The winner of the 2008 Tour de France was the Spanish rider, Carlos Sastre. After three weeks and nearly 90 hours of racing he beat second-place Cadel Evans by just under one minute. Sastre didn’t gain the race-lead in steady increments over the three weeks, nor did he do it as a result of having a better sprint finish or even by making a break on a flat part of the course.
Instead, Sastre’s victory was grounded in his decisive break along the hardest section of the 3,500 km Tour. The 13km, 1 in 10 climb to the ski resort of L’Alpe d’Huez comes at the end of a 200km stage that has already included two gruelling climbs. As Sastre said about his two-minute victory over main group of riders, or peloton, “I suffered a lot on the way to the summit, but I had to take the risk of attacking from the beginning of the Alpe d’Huez.”
In the business world when you are faced with more difficult trading conditions, the sensible choice can often seem to be to hunker down, cut costs and bide your time in your own particular peloton. Then, as the economy picks up, you will be well placed to attack and grow.

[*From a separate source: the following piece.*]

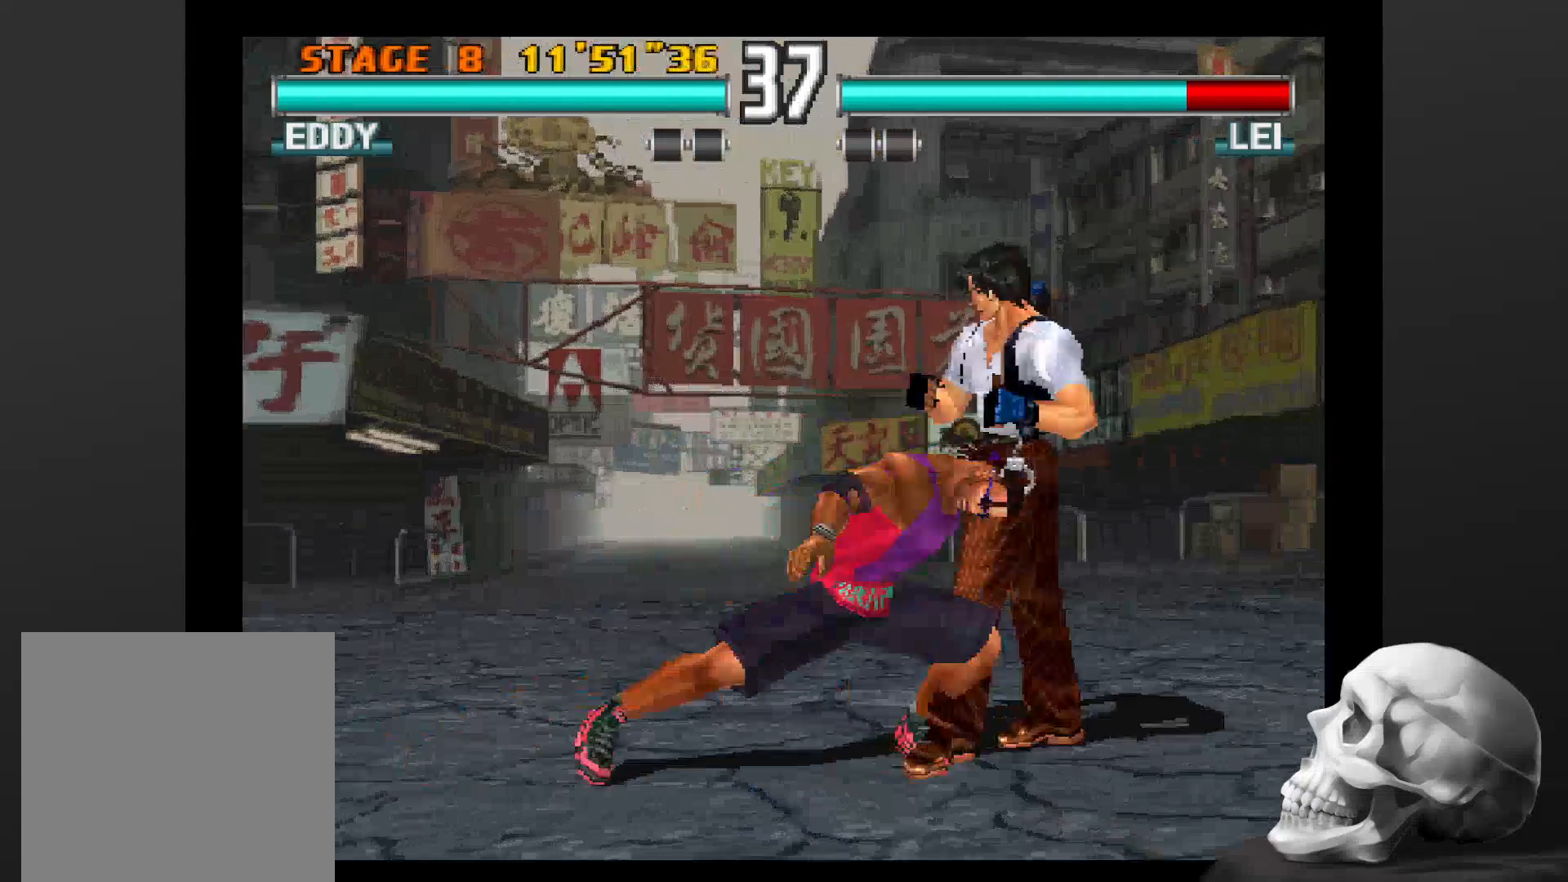
{"buttons": [], "left_stick": "center", "right_stick": "center", "events": []}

However, there is an alternative approach. As your competitors focus on ‘making it through’ the downturn, you have the opportunity to drive for longer-term growth. Several studies have shown that it is those companies that are able and willing to continue to invest in marketing, R&D, acquisitions and their people during economic downturns, that perform best in the subsequent economy.
Learn to love the climbs. At the bottom of L’Alpe d’Huez Carlos Sastre climbed out of his saddle, cranked through the gears and rode through the pain to the summit and ultimate victory in Paris. As we emerge from the recession what are the big climbs in your markets that you can focus on to gain a clear competitive advantage?